- _Task requirements_:
Convert every line in all of the records below into a JSON array of strings, with one string per line and no blank lines.

- _Data records_:
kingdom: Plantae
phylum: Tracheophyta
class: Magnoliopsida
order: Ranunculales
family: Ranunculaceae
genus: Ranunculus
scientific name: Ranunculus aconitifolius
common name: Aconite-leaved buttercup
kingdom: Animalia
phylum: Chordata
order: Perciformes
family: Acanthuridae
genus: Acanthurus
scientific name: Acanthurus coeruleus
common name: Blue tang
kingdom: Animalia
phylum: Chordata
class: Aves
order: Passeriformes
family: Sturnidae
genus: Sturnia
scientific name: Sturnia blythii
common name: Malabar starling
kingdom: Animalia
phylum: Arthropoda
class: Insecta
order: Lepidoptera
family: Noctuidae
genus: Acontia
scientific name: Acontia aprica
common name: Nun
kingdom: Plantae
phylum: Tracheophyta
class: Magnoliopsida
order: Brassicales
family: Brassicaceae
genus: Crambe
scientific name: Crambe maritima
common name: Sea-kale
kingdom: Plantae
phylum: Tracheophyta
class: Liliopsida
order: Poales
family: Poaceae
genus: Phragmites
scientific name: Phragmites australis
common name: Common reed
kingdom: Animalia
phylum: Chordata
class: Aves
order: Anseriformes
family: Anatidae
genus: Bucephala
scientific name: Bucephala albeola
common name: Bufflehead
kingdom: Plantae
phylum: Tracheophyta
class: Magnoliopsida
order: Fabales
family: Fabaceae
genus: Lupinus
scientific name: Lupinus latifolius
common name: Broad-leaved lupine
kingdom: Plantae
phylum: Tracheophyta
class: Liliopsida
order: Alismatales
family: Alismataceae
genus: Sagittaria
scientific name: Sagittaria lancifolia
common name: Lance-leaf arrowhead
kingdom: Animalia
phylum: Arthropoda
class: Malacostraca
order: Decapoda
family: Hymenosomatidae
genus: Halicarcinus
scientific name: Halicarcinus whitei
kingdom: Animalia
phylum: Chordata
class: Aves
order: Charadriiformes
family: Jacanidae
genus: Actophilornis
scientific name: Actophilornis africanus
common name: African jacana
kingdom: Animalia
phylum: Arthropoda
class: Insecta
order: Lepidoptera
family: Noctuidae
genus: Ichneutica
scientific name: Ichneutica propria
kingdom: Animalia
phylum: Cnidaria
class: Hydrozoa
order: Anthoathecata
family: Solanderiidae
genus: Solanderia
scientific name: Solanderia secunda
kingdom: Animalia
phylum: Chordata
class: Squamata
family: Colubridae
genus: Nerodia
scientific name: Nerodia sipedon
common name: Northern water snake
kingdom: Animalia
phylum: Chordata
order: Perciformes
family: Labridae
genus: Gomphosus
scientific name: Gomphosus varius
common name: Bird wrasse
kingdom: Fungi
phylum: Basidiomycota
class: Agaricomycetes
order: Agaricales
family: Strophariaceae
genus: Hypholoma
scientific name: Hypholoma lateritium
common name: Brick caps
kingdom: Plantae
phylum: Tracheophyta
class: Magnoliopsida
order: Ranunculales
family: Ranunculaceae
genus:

- _Response below_:
[
  "kingdom: Plantae",
  "phylum: Tracheophyta",
  "class: Magnoliopsida",
  "order: Ranunculales",
  "family: Ranunculaceae",
  "genus: Ranunculus",
  "scientific name: Ranunculus aconitifolius",
  "common name: Aconite-leaved buttercup",
  "kingdom: Animalia",
  "phylum: Chordata",
  "order: Perciformes",
  "family: Acanthuridae",
  "genus: Acanthurus",
  "scientific name: Acanthurus coeruleus",
  "common name: Blue tang",
  "kingdom: Animalia",
  "phylum: Chordata",
  "class: Aves",
  "order: Passeriformes",
  "family: Sturnidae",
  "genus: Sturnia",
  "scientific name: Sturnia blythii",
  "common name: Malabar starling",
  "kingdom: Animalia",
  "phylum: Arthropoda",
  "class: Insecta",
  "order: Lepidoptera",
  "family: Noctuidae",
  "genus: Acontia",
  "scientific name: Acontia aprica",
  "common name: Nun",
  "kingdom: Plantae",
  "phylum: Tracheophyta",
  "class: Magnoliopsida",
  "order: Brassicales",
  "family: Brassicaceae",
  "genus: Crambe",
  "scientific name: Crambe maritima",
  "common name: Sea-kale",
  "kingdom: Plantae",
  "phylum: Tracheophyta",
  "class: Liliopsida",
  "order: Poales",
  "family: Poaceae",
  "genus: Phragmites",
  "scientific name: Phragmites australis",
  "common name: Common reed",
  "kingdom: Animalia",
  "phylum: Chordata",
  "class: Aves",
  "order: Anseriformes",
  "family: Anatidae",
  "genus: Bucephala",
  "scientific name: Bucephala albeola",
  "common name: Bufflehead",
  "kingdom: Plantae",
  "phylum: Tracheophyta",
  "class: Magnoliopsida",
  "order: Fabales",
  "family: Fabaceae",
  "genus: Lupinus",
  "scientific name: Lupinus latifolius",
  "common name: Broad-leaved lupine",
  "kingdom: Plantae",
  "phylum: Tracheophyta",
  "class: Liliopsida",
  "order: Alismatales",
  "family: Alismataceae",
  "genus: Sagittaria",
  "scientific name: Sagittaria lancifolia",
  "common name: Lance-leaf arrowhead",
  "kingdom: Animalia",
  "phylum: Arthropoda",
  "class: Malacostraca",
  "order: Decapoda",
  "family: Hymenosomatidae",
  "genus: Halicarcinus",
  "scientific name: Halicarcinus whitei",
  "kingdom: Animalia",
  "phylum: Chordata",
  "class: Aves",
  "order: Charadriiformes",
  "family: Jacanidae",
  "genus: Actophilornis",
  "scientific name: Actophilornis africanus",
  "common name: African jacana",
  "kingdom: Animalia",
  "phylum: Arthropoda",
  "class: Insecta",
  "order: Lepidoptera",
  "family: Noctuidae",
  "genus: Ichneutica",
  "scientific name: Ichneutica propria",
  "kingdom: Animalia",
  "phylum: Cnidaria",
  "class: Hydrozoa",
  "order: Anthoathecata",
  "family: Solanderiidae",
  "genus: Solanderia",
  "scientific name: Solanderia secunda",
  "kingdom: Animalia",
  "phylum: Chordata",
  "class: Squamata",
  "family: Colubridae",
  "genus: Nerodia",
  "scientific name: Nerodia sipedon",
  "common name: Northern water snake",
  "kingdom: Animalia",
  "phylum: Chordata",
  "order: Perciformes",
  "family: Labridae",
  "genus: Gomphosus",
  "scientific name: Gomphosus varius",
  "common name: Bird wrasse",
  "kingdom: Fungi",
  "phylum: Basidiomycota",
  "class: Agaricomycetes",
  "order: Agaricales",
  "family: Strophariaceae",
  "genus: Hypholoma",
  "scientific name: Hypholoma lateritium",
  "common name: Brick caps",
  "kingdom: Plantae",
  "phylum: Tracheophyta",
  "class: Magnoliopsida",
  "order: Ranunculales",
  "family: Ranunculaceae",
  "genus:"
]